By becoming deeply aware of our mortality, we intensify our experience of every aspect of life– Robert Greene
Two weeks ago my husband’s oldest friend lost his mother. To understand this particular friend and by extension, friendship circle, you must imagine the most loving and loyal people in your own life. Then and only then can you understand and empathize with the closeness and camaraderie of this circle. The realness and kindness within this friendship group has taken my breath away on more than one occasion, and I continue to be thankful I inherited such a loving and loyal bunch via marriage. They’re our people for problems, celebrations, ordinary occasions, and soul shaking experiences. Therefore, the loss of a parent is a call to gather and support while wading into the deep waters of grief with one another.

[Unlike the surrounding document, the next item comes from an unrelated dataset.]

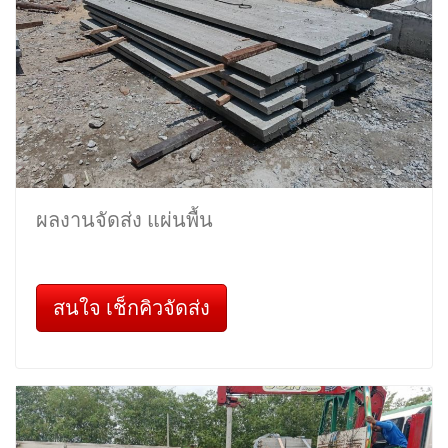
ผลงานจัดส่ง แผ่นพื้น
สนใจ เช็กคิวจัดส่ง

Death does something to us that is painfully beautiful, which is allow us the opportunity to gratefully acknowledge the brevity of breath. It also calls upon us to examine the path we’re on and the maps we’re following. In short, are we living the life we desire?
I’ve spent the past several days reminding myself that tomorrow is not promised. It’s an incredibly challenging concept to accept and adapt to, especially because so much of life is centered upon the surface but necessary hustle and bustle business. So, how should we live? I’m not an expert in this arena, but I’m going with the gut response here, which is fiercely and lovingly. Essentially, I’m embracing Erma Bombeck’s stance with these words, “When I stand before God at the end of my life, I would hope that I would not have a single bit of talent left but could say I’ve used everything you gave me.”